Temperature & Heat: A 2m Steam Pipe Cylinder

[adrian116]

the question is that:
A steam pipe with a radius of 2.00cm, carrying steam at 140 degree celsius, is surrounded by a cylindrical jacket with inner and outer radii 2cm and 4cm and made of a type of cork with thermal conductivity 4x10^(-2) W/m K. This in turn is surrounded by a cylindrical jacket made of a brand of Styrofoam with thermal conductivity 1x10^(-2) W/m K and having inner and outer radii 4 cm and 6 cm. The outer suface of the Styrofoam is in contact with air at 15 degree celsius. Assume that this outer surface has a timperature of 15 degree celsius.
a) What is the timperature at a radius of 4 cm, where the two isulating layers meet?
b) What is the total rate of transfer of heat out of a 2 m length of pipe?

thx of attention

 

[Curious3141]

Thoughts? Work?

 

[adrian116]

It is necessary to apply the formula H=kA(T2-T1)/L
(T2 is higher temperature, T1 is lower temperature)

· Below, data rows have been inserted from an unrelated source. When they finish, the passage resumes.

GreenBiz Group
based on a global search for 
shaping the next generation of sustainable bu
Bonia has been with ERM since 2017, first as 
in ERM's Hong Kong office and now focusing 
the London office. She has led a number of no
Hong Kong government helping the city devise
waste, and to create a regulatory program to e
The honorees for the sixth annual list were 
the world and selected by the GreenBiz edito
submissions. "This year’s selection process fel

but the temperature at 2cm and 4cm is different ,
i can't apply this formula directly...
what formula should be used to work out the temperature
of the same material but different thickness.

 

[Curious3141]

It is necessary to apply the formula H=kA(T2-T1)/L
(T2 is higher temperature, T1 is lower temperature)

but the temperature at 2cm and 4cm is different ,
i can't apply this formula directly...
what formula should be used to work out the temperature
of the same material but different thickness.

The formula is correct, but you must be aware that you cannot assume a linear temperature gradient here because the area through which heat flows varies with the radius.

Do you know how to solve a first order differential equation?

In a cylindrical shell (annulus) of length L, thermal conductivity \kappa, inside radius r_i and outside radius r_o, with the inside held at temperature T_i and the outside at temperature T_o, the constant rate of heat flow \dot{Q} is given by

\dot{Q} = 2\pi\kappa rL\frac{dT}{dr}

You need to solve that diff equation by separation of variables and integration with the given bounds to get an expression for \dot{Q} in terms of the temperature difference and the inner and outer radii. There will be a natural logarithm in the expression.

After doing that, let the temperature at the 4cm interface be T. The temperature gradient between the steam pipe and the outside of the cork jacket will be (140-T). That between the outside of the cork jacket and the outside of the styrofoam will be (T-15). You know the heat flux through the whole thickness is the same constant, and you've worked out a formula for it. From that, form a simple linear equation in T and solve it.

That will give you the first answer. For the second, just use the formula you've derived for the heat flow and the given length to work out the heat flux in watts.

 

[adrian116]

I have got the answer , thanks so much

 

[Curious3141]

I have got the answer , thanks so much

Sure.